Well, why would you?
There's presently an enquiry being conducted by Professor Jim Pratley as to why the numbers of students into courses in Agriculture in Australian universities is in rapid decline so the following information may help inform him.
In spite of exhortations that '
agriculture is now a sexy technologically based industry' the numbers of enrolling students continue to drop.
In spite of agriculture graduates being snapped up by corporate farms and agri-chemical companies, still the numbers decline.
What is missing?
Perhaps the charm isn't in the combination of the words 'agriculture' and 'science'....?
With forecasts of food production needing to double by 2050 to feed the nine billion people on the planet, '
there's been no greater need for agricultural scientists, as now'.

One reason I see for the lack of interest is the disconnection between the growing of highly nutritious food and people. Up until the last three generations, ordinary people - backyarders, farmers, children, anyone and everyone, really, has been responsible for producing at least some of their own food. There has been a generational transfer of knowledge through stories and experience, such as saving seeds, harvesting pumpkins, spotting the desirable attributes of an excellent milking cow or the perfect time to slaughter that sheep for the family.
Agriculture and especially the addition of science has removed the everyday access to growing food so that is now seen as a technical specialist's profession.....and you require university training to be able to do that.
I recently saw the home page of an Australian university's Faculty of Environmental and Agricultural Science. There were four pictures and in every one, the humans all were clad in protective clothing - to grow "food". How natural is that? How safe is that?

Growing food, just like saving seeds and genetics has been a normal part of life processes yet commercial intervention (patented genetically engineered seeds) is preventing this from occurring.
Another reason why young people aren't becoming farmers is because of the commodity-production-economic model.
How atrractive is the following scenario?

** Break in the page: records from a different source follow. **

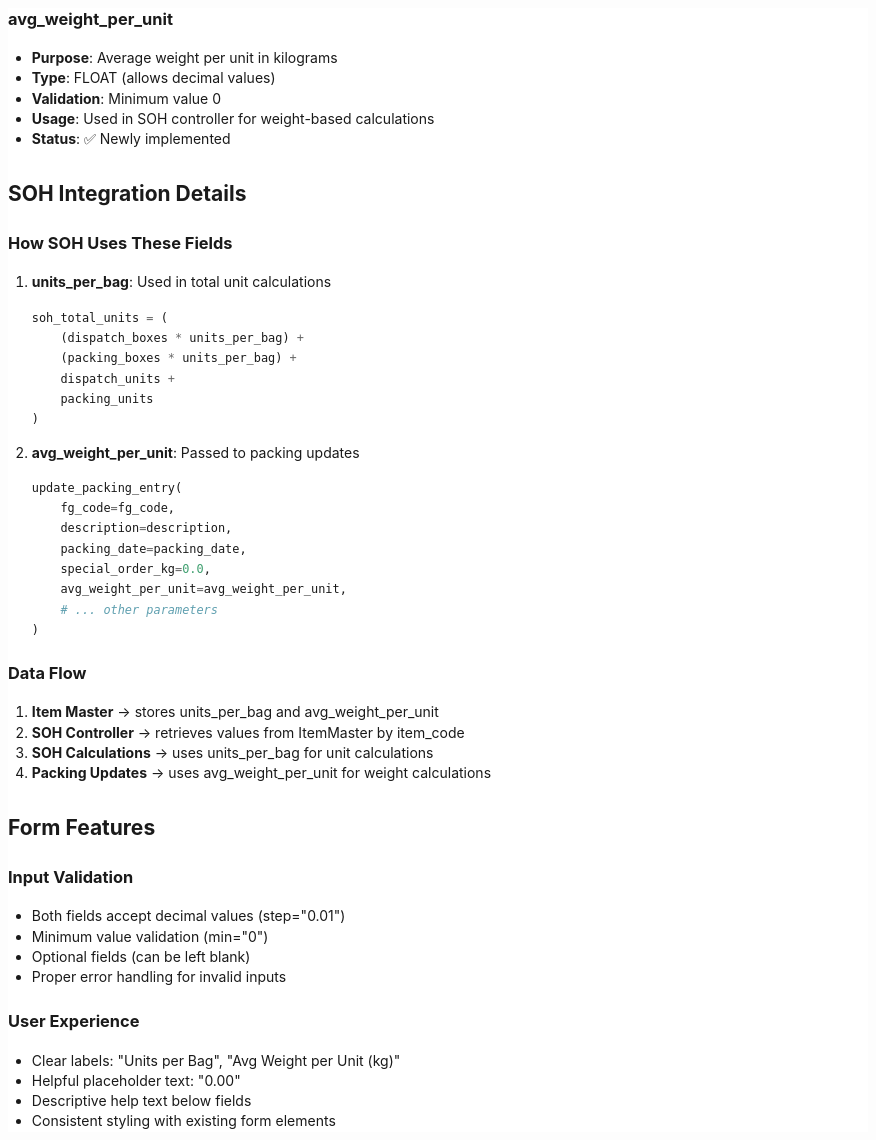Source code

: ### avg_weight_per_unit
- **Purpose**: Average weight per unit in kilograms
- **Type**: FLOAT (allows decimal values)
- **Validation**: Minimum value 0
- **Usage**: Used in SOH controller for weight-based calculations
- **Status**: ✅ Newly implemented

## SOH Integration Details

### How SOH Uses These Fields

1. **units_per_bag**: Used in total unit calculations
   ```python
   soh_total_units = (
       (dispatch_boxes * units_per_bag) +
       (packing_boxes * units_per_bag) +
       dispatch_units +
       packing_units
   )
   ```

2. **avg_weight_per_unit**: Passed to packing updates
   ```python
   update_packing_entry(
       fg_code=fg_code,
       description=description,
       packing_date=packing_date,
       special_order_kg=0.0,
       avg_weight_per_unit=avg_weight_per_unit,
       # ... other parameters
   )
   ```

### Data Flow
1. **Item Master** → stores units_per_bag and avg_weight_per_unit
2. **SOH Controller** → retrieves values from ItemMaster by item_code
3. **SOH Calculations** → uses units_per_bag for unit calculations
4. **Packing Updates** → uses avg_weight_per_unit for weight calculations

## Form Features

### Input Validation
- Both fields accept decimal values (step="0.01")
- Minimum value validation (min="0")
- Optional fields (can be left blank)
- Proper error handling for invalid inputs

### User Experience
- Clear labels: "Units per Bag", "Avg Weight per Unit (kg)"
- Helpful placeholder text: "0.00"
- Descriptive help text below fields
- Consistent styling with existing form elements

You're going to grow wheat, and sheep for wool and meat. To sow the crop, you have to buy the seed, diesel for the tractor (assuming you have equipment already) and if you are in the high synthetic input sector, herbicides, fertilisers and possibly fungicides if there's an outbreak of crown rot. All this has to be paid for before the crop is harvested so about four to six months out.
These are the costs of production which, in every other manufacturing sector,
are added to the final sale price of the goods.
Then, there's the really odd situation of sometimes not even knowing how much per tonne the actual crop is worth until harvest. The variables which can affect this aspect include how much wheat is already in the global pool (more equals less $/tonne), if you have on-farm storage, if there's been rain prior to harvest which causes the shot-and-sprung scenario, and the percentage of screenings which can downgrade to feed-grade, to name a few.
The final price received does not take into account the costs of production which,
IN THIS SYSTEM CANNOT BE ADDED SO A PROFIT CAN BE MADE.
How can you run a viable and reliable enterprise without all the information?
Then there are the sheep producing wool and meat. With the traditional auction selling systems, again you don't know the eventual price offered and the costs of production cannot be added into setting a final price.
While commodity farmers remain price-takers, young people will not enter the industry as this economic model is a ticket to insolvency and perpetual debt.
A recent report from the Chair of the Northern Australia Beef Research Council includes the vast levels of debt most of the producers carry and the difficulty to be profitable, despite productivity gains over the past decade.
Why would anyone, least of all someone under the age of 30, want to be saddled with debt when the first $200,000 always goes to the bank?
How can any sector progress while this is the traditional economic model?
Reality is - it can't and won't.
If we want more young people to become farmers there has to be a 180 degree change from the status quo where it is acceptable and expected that farmers will be price takers. In this situation there is little repsect for the products or the producers.
Farming - not just agriculture - but the full and beautiful gamit of growing food needs a serious make-over, starting with new ways of selling goods so (at least) the costs of production can be added into the final price received. Lowering the costs of production is always a critical component of running a viable business and will always be important. BUT, farming cannnot be a viable economic activity (for farmers) while commodities focus on quantity, not quality and there's no opporunity for growers to make regular profits.
Time to step off the commodity treadmill and do things differently.
Welcome to the exciting world of food!